I have tried to find the Laplace transform of $L_n(t)$, which is the $n$th order Laguerre polynomial defined by $$L_n(t) :=e^t \frac{\mathrm{d}^n}{\mathrm{d}t^n}(t^n e^{-t}).$$
I have managed to get
$$\boxed{\cal{L}_n(p)=\dfrac{(p-1)^n\cdot n!}{p^{n+1}}}$$
and I understand how to use all the appropriate properties of the Laplace transform; in particular, that
$$\cal{L}\left[\frac{\mathrm{d}^n}{\mathrm{d}t^n}(t^n e^{-t})\right]=p^n\cal{L}[t^n e^{-t}]-p^{n-1}\left[\frac{\mathrm{d}}{\mathrm{d}t}(t^n e^{-t})\right]_{t=0}-p^{n-2}\left[\frac{\mathrm{d}^{2}}{\mathrm{d}t^{2}}(t^n e^{-t})\right]_{t=0}-\ldots -p\left[\frac{\mathrm{d}^{n-2}}{\mathrm{d}t^{n-2}}(t^n e^{-t})\right]_{t=0}-\left[\frac{\mathrm{d}^{n-1}}{\mathrm{d}t^{n-1}}(t^n e^{-t})\right]_{t=0}$$
and all but the first term vanish.
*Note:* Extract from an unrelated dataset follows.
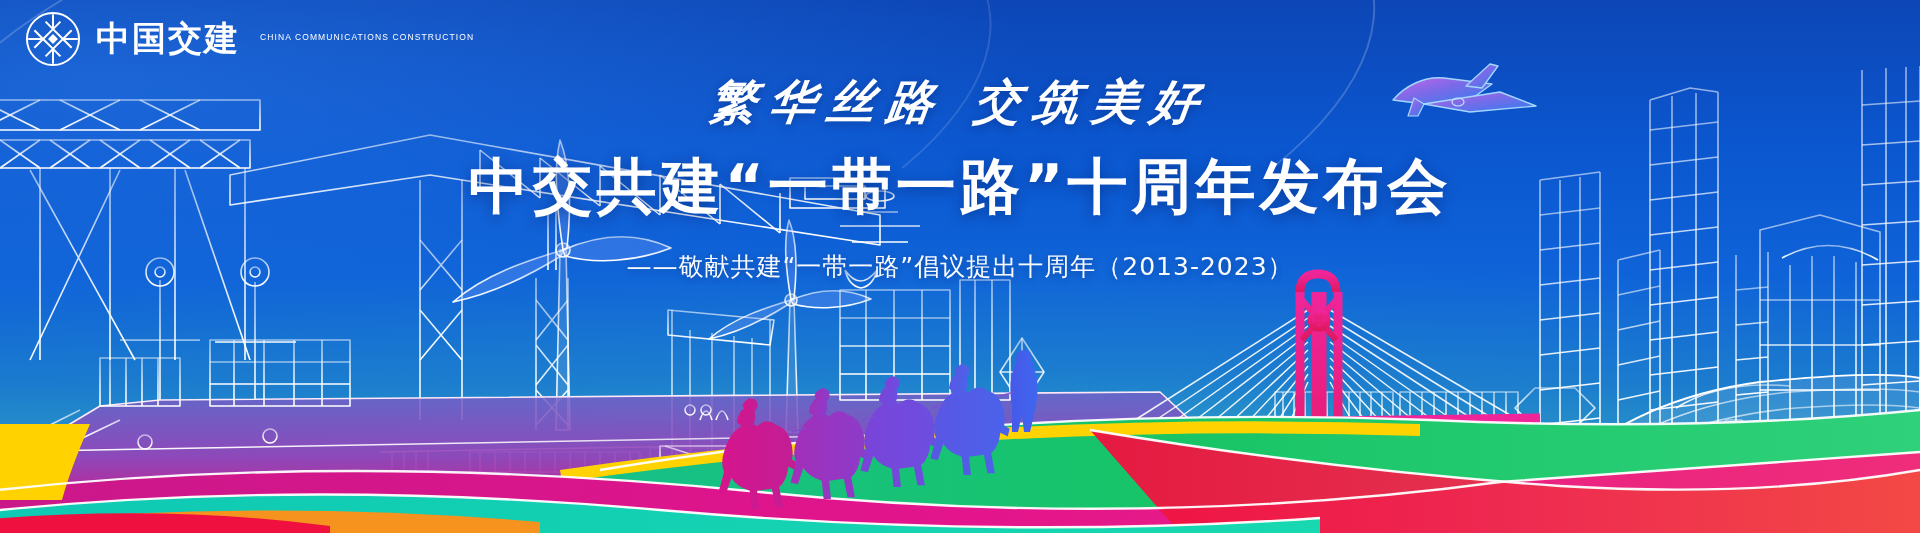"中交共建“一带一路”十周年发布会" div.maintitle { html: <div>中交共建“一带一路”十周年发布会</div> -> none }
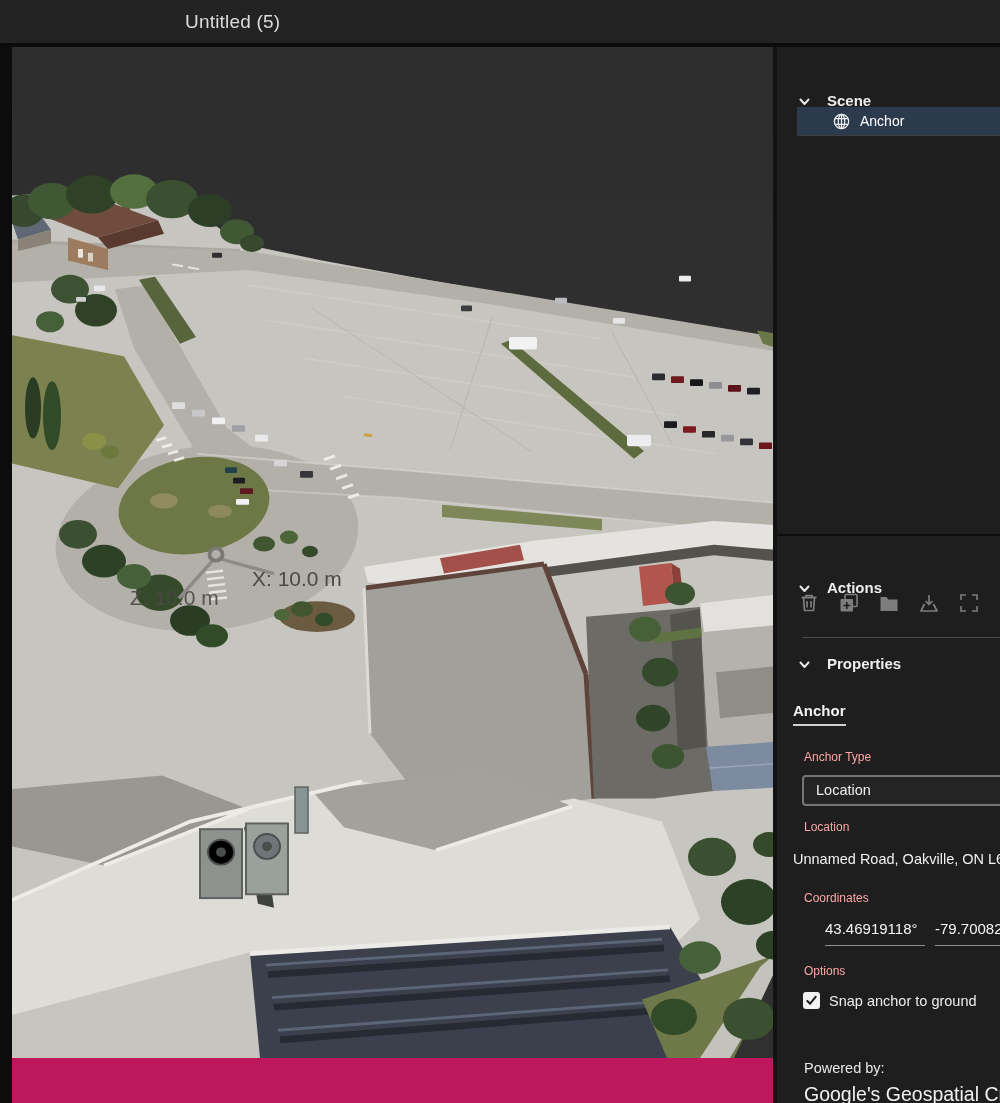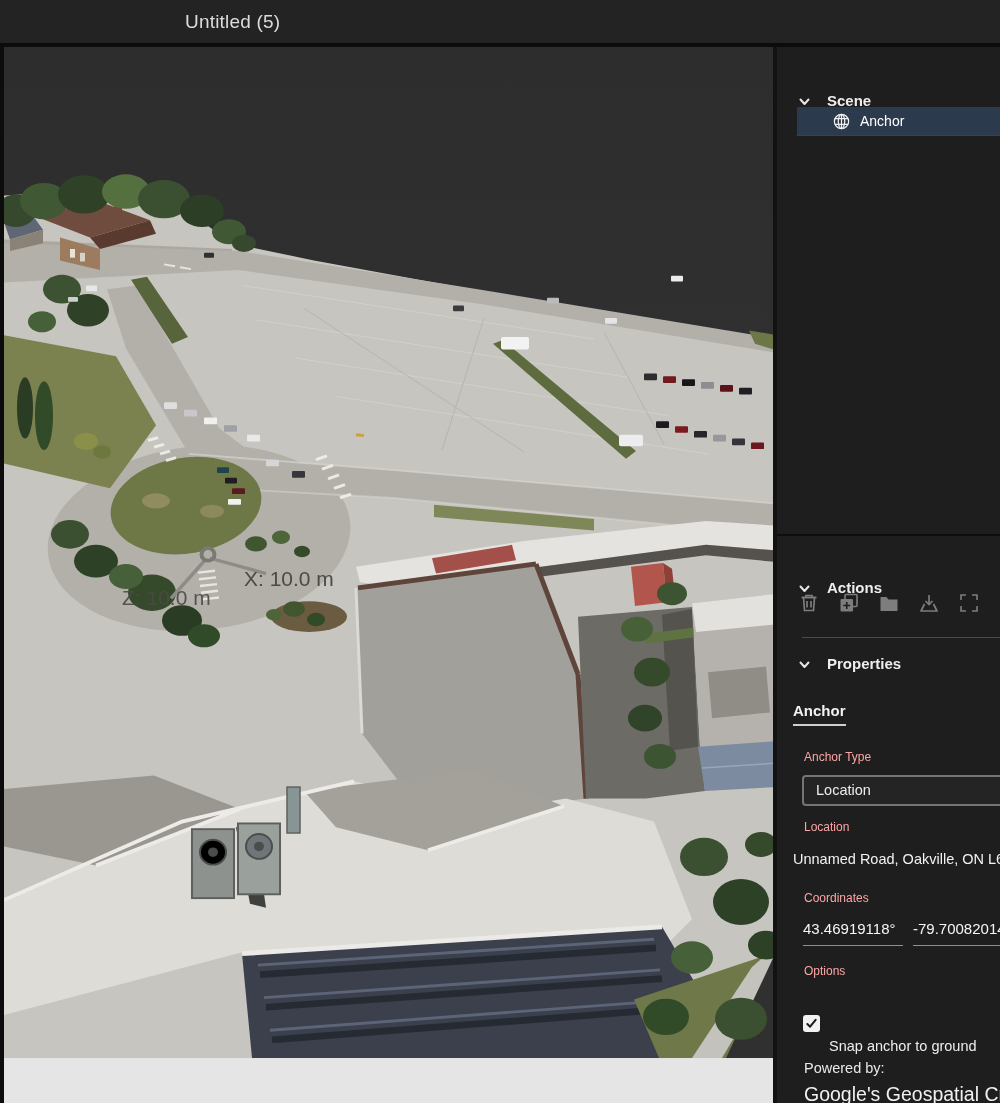"X: 10.0 m" .viewport { background: #e5e5e5 -> #be185d; left: 4px -> 12px }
Then
$$\begin{align} \cal{L}[t^n e^{-t}]&=(-1)^n\frac{\mathrm{d}^n}{\mathrm{d}p^n}(\cal{L}[e^{-t}])\\ & =(-1)^n \frac{\mathrm{d}^n}{\mathrm{d}p^n}\left(\frac{1}{p+1}\right)\\ &=(-1)^n\left[(-1)^n\frac{n!}{(p+1)^n}\right]\\ &=\frac{n!}{(p+1)^n}\\ \end{align}$$
However, the book I am reading (Differential and Integral Equations by P.J. Collins) shows the same answer as I got (boxed above), but missing the $n!$ on top of the answer. Is this an error in the book or have I gone wrong somewhere?